Look below for the line containing "autoscaling e autohealing**"; from there through the line containing "data o configurazioni)", both lines included, please set down each line exactly and nothing else.

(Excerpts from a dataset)
* * *

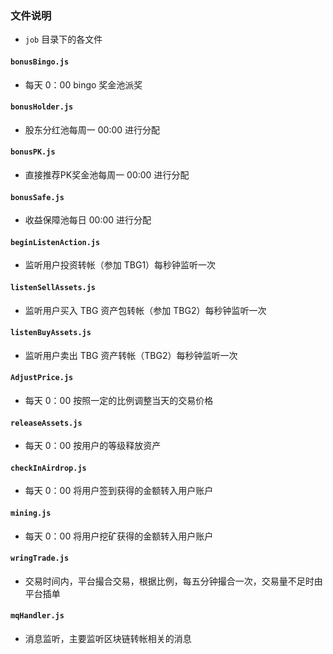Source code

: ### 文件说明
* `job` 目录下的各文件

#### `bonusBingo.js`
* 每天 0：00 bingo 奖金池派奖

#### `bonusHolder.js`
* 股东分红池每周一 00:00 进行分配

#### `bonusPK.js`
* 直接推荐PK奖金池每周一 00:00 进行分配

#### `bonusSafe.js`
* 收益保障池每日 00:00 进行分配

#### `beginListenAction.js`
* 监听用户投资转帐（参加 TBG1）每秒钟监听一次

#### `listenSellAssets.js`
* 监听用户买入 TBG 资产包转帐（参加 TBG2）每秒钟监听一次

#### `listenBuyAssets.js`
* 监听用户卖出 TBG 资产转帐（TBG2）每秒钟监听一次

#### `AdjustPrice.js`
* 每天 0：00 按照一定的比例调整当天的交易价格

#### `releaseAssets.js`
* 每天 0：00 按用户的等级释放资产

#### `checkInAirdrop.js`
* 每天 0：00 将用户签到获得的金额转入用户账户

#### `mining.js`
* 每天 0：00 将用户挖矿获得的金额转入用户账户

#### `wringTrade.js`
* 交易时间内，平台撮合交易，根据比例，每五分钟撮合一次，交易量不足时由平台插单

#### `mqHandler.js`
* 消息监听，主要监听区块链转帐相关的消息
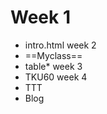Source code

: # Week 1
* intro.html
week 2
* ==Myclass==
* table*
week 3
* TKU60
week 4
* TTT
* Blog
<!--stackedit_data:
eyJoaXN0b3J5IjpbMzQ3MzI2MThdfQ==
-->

* * *

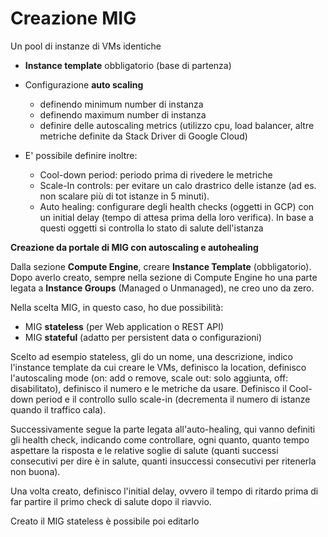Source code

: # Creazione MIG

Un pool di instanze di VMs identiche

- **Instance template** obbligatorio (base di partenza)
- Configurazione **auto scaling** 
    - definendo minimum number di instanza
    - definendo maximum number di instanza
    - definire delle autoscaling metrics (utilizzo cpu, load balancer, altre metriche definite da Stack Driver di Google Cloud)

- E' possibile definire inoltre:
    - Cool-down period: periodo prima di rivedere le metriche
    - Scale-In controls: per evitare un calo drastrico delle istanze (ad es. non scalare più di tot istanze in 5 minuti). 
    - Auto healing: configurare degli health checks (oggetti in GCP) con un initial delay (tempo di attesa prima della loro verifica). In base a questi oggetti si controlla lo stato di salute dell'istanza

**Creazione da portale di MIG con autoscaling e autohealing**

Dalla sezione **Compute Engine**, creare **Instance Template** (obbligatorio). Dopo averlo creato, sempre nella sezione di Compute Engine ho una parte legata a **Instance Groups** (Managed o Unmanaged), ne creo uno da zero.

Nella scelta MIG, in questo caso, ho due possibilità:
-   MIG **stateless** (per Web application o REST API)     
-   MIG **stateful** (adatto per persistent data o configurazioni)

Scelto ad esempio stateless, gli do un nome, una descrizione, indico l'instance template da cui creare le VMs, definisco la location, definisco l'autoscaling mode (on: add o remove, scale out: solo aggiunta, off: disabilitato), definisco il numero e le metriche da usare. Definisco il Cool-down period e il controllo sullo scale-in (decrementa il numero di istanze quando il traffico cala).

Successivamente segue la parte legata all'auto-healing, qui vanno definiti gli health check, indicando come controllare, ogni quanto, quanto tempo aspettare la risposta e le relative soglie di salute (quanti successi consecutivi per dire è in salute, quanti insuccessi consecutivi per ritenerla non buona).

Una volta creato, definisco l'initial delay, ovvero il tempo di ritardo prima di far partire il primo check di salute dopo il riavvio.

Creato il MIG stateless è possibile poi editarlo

* * *

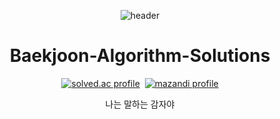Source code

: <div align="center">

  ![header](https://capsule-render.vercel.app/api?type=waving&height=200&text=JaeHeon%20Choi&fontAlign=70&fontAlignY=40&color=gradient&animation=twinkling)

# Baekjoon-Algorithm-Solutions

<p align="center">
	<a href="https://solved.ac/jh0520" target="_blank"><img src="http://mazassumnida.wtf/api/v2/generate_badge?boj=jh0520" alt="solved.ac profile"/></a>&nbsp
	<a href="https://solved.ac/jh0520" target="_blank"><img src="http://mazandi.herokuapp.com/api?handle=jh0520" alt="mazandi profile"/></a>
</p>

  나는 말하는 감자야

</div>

* * *

**Written answer:**
**Creazione da portale di MIG con autoscaling e autohealing**

Dalla sezione **Compute Engine**, creare **Instance Template** (obbligatorio). Dopo averlo creato, sempre nella sezione di Compute Engine ho una parte legata a **Instance Groups** (Managed o Unmanaged), ne creo uno da zero.

Nella scelta MIG, in questo caso, ho due possibilità:
-   MIG **stateless** (per Web application o REST API)     
-   MIG **stateful** (adatto per persistent data o configurazioni)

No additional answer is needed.